-- Exercise brief --
For the word "Valid", copy every line of the material that includes it.

-- Materials provided --
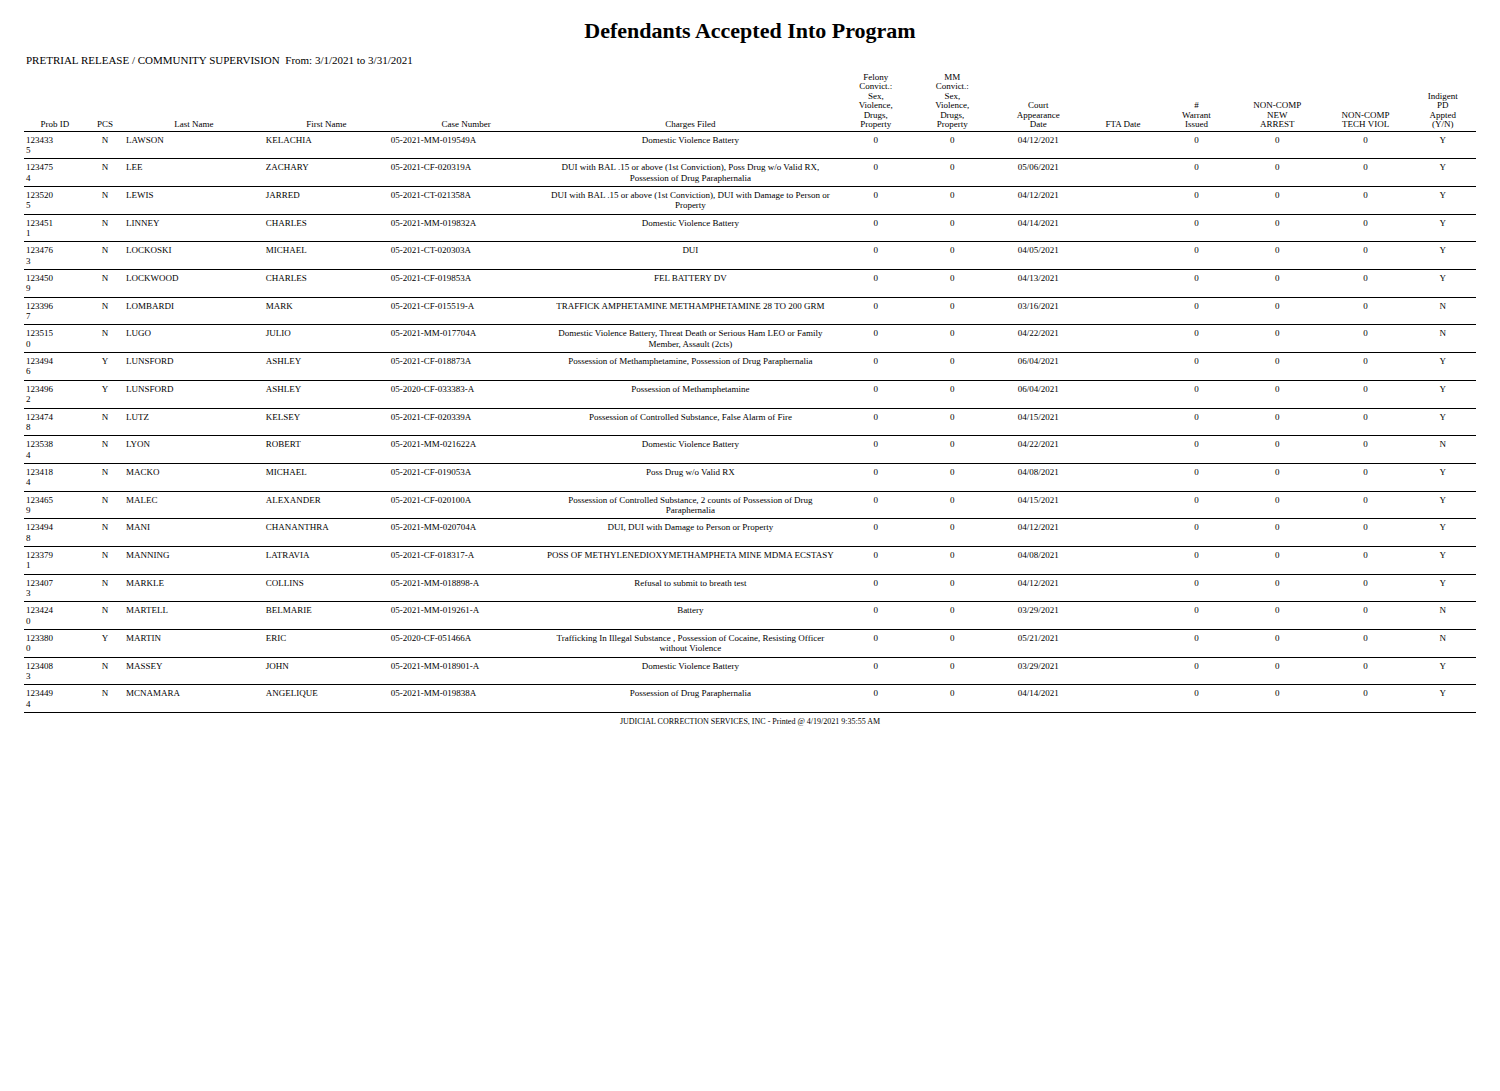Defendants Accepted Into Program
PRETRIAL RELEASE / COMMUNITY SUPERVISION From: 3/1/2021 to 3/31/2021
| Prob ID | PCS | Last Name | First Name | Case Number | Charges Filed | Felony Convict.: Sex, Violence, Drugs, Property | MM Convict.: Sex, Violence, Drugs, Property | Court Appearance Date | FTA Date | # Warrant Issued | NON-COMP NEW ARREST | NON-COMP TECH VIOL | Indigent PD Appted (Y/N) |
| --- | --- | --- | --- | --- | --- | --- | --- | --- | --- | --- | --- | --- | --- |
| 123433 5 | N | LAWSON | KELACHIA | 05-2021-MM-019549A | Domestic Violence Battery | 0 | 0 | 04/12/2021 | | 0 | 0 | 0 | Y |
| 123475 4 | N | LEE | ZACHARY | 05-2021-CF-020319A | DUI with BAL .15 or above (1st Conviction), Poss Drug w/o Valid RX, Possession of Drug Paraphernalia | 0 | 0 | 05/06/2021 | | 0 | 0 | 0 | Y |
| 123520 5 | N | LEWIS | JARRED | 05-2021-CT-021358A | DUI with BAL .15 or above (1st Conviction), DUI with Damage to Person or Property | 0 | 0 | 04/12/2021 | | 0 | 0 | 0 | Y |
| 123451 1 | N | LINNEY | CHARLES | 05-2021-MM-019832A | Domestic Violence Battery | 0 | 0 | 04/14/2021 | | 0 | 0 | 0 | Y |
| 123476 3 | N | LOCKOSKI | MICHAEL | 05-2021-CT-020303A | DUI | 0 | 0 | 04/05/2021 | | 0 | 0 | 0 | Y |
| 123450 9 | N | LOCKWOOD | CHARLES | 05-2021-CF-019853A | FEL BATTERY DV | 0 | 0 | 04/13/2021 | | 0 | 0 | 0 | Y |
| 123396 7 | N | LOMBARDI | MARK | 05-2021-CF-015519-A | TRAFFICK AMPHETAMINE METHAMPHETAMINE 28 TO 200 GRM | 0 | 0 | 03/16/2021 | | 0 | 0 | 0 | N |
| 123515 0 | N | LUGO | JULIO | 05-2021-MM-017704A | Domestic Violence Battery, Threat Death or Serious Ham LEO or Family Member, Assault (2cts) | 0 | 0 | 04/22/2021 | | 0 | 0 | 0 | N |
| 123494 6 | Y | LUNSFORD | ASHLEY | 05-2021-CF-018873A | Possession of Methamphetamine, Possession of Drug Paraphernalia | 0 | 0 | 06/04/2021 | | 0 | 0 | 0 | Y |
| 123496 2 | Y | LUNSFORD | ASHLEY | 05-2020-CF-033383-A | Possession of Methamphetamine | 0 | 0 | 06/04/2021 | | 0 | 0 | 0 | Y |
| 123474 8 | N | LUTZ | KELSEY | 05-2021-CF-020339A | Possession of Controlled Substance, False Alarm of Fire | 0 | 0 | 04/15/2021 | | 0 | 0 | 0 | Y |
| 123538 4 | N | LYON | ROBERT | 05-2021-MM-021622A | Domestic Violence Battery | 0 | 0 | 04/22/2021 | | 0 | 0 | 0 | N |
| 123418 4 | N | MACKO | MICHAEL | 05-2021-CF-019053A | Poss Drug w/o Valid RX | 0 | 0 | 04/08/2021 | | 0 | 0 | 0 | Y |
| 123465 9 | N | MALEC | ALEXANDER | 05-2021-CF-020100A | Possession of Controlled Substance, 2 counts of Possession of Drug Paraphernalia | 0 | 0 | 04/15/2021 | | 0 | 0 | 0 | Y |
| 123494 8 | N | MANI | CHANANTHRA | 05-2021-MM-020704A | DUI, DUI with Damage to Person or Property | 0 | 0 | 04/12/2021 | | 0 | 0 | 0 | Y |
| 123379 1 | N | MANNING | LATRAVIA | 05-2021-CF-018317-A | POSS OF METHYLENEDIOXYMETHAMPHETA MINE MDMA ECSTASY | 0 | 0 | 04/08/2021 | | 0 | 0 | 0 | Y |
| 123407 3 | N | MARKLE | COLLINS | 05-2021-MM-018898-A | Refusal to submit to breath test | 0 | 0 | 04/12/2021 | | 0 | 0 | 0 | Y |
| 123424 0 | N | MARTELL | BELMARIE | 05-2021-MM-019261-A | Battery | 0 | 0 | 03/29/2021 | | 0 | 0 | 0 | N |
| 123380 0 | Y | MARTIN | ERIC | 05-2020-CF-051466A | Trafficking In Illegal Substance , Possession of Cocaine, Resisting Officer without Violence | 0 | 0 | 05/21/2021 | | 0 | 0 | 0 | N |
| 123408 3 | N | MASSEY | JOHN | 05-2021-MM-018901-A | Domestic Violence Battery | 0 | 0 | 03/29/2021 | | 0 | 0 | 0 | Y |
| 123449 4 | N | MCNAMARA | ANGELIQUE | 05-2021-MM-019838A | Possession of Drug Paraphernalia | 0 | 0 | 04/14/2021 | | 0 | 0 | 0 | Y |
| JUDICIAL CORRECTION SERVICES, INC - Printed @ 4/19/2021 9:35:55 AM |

* * *

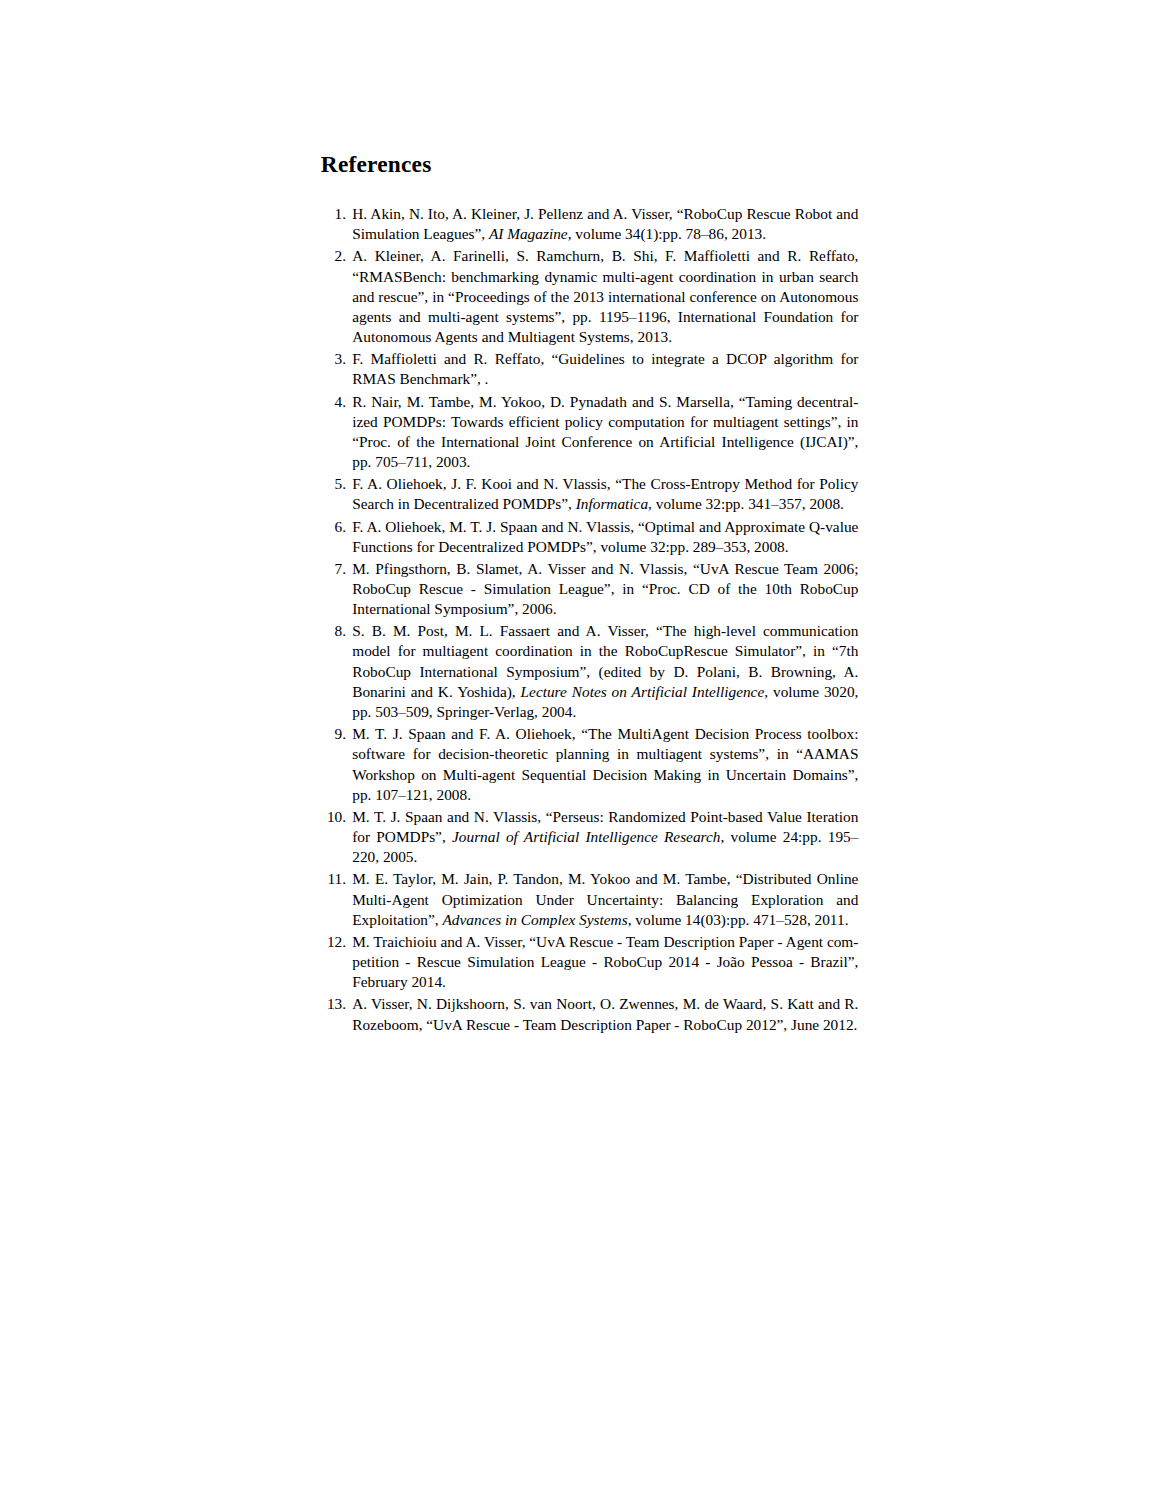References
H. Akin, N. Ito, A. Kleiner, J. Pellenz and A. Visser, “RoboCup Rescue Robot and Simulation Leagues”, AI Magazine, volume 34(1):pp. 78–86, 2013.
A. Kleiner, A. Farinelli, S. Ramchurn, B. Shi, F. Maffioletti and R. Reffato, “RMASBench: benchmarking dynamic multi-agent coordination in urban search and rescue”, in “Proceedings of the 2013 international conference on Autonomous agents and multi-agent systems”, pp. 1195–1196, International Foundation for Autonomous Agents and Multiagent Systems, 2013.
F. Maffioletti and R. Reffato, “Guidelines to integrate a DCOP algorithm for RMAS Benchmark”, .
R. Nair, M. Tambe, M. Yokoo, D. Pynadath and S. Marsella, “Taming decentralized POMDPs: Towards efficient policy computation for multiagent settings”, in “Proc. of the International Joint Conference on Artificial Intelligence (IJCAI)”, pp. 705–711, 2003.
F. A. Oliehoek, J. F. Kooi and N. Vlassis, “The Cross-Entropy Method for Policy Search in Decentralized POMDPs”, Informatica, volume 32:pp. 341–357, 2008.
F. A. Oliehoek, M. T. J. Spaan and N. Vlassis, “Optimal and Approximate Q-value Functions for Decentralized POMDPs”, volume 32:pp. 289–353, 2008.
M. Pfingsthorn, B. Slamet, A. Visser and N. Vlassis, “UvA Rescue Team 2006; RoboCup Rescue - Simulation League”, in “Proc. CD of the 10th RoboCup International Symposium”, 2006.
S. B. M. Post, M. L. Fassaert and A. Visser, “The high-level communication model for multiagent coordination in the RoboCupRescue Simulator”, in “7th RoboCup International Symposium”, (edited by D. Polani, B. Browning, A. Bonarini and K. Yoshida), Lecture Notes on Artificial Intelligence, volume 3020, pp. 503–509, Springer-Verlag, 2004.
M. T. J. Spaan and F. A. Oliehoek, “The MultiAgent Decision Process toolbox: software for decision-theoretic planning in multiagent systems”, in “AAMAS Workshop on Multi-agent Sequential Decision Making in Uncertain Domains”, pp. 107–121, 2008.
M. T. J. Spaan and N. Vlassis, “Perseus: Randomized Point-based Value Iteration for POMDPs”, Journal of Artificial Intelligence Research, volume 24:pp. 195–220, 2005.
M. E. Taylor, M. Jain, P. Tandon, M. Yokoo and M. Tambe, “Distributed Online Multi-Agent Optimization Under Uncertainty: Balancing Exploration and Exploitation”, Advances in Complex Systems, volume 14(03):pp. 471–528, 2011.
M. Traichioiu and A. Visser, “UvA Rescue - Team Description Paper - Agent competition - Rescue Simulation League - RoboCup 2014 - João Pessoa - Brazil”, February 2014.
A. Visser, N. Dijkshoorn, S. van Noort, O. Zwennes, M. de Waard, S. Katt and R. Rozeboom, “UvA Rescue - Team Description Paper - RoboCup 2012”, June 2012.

-- Answer to this exercise --
| 123475 4 | N | LEE | ZACHARY | 05-2021-CF-020319A | DUI with BAL .15 or above (1st Conviction), Poss Drug w/o Valid RX, Possession of Drug Paraphernalia | 0 | 0 | 05/06/2021 | | 0 | 0 | 0 | Y |
| 123418 4 | N | MACKO | MICHAEL | 05-2021-CF-019053A | Poss Drug w/o Valid RX | 0 | 0 | 04/08/2021 | | 0 | 0 | 0 | Y |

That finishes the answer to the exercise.